==== MATERIAL FOR THIS EXERCISE
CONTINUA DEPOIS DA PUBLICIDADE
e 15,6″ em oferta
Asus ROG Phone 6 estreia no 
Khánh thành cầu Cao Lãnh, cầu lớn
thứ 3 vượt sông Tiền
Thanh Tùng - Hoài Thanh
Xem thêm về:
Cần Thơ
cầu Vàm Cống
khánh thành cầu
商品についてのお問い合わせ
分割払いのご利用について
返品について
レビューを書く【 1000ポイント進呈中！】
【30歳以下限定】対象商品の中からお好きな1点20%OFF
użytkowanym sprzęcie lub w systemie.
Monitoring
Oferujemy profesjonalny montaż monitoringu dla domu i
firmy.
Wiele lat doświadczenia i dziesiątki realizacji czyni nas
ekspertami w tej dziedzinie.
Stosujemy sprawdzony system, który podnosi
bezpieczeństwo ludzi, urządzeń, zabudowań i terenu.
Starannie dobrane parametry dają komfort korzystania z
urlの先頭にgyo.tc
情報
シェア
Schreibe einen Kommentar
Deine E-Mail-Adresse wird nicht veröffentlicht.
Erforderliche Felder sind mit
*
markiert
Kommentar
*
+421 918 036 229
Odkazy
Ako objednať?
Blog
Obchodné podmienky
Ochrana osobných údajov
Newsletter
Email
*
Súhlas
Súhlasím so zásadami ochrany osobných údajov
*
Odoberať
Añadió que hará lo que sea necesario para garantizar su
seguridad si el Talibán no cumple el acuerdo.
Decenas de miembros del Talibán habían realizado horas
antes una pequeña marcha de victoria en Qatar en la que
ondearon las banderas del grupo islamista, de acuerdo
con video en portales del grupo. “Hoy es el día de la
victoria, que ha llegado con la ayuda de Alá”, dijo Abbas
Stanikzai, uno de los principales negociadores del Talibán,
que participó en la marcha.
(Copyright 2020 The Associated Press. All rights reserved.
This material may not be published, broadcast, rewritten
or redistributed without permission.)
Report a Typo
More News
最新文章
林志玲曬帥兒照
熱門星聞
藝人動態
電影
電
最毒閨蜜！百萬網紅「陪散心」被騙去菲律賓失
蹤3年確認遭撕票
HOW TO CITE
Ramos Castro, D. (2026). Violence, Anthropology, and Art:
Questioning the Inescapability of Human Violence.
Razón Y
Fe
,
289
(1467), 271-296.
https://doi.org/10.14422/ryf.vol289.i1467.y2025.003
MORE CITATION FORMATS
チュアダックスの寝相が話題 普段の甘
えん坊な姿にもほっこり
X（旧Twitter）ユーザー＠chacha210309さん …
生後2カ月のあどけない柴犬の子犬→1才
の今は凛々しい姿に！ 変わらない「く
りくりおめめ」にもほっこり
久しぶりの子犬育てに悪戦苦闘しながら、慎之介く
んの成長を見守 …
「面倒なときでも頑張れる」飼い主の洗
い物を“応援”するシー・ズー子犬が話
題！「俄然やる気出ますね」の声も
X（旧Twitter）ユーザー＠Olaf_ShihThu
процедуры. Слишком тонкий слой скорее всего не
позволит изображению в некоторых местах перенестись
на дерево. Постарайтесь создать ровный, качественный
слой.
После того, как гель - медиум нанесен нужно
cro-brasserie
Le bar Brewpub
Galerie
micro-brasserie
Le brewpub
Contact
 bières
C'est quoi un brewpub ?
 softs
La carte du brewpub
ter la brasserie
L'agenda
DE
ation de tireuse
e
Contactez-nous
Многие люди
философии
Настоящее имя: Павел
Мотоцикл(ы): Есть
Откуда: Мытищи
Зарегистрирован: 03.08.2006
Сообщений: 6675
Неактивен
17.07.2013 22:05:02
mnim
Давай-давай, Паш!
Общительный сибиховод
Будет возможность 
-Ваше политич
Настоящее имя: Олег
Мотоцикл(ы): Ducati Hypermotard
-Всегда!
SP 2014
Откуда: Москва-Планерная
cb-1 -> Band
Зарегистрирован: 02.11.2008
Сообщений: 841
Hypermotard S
========
* **WORK REQUIRED**
Reproduce the lines of the listing from its first line through the line containing "レビューを書く【 1000ポイント進呈中！】", including both of those lines.

* **RESPONSE TO THE EXERCISE**
CONTINUA DEPOIS DA PUBLICIDADE
e 15,6″ em oferta
Asus ROG Phone 6 estreia no 
Khánh thành cầu Cao Lãnh, cầu lớn
thứ 3 vượt sông Tiền
Thanh Tùng - Hoài Thanh
Xem thêm về:
Cần Thơ
cầu Vàm Cống
khánh thành cầu
商品についてのお問い合わせ
分割払いのご利用について
返品について
レビューを書く【 1000ポイント進呈中！】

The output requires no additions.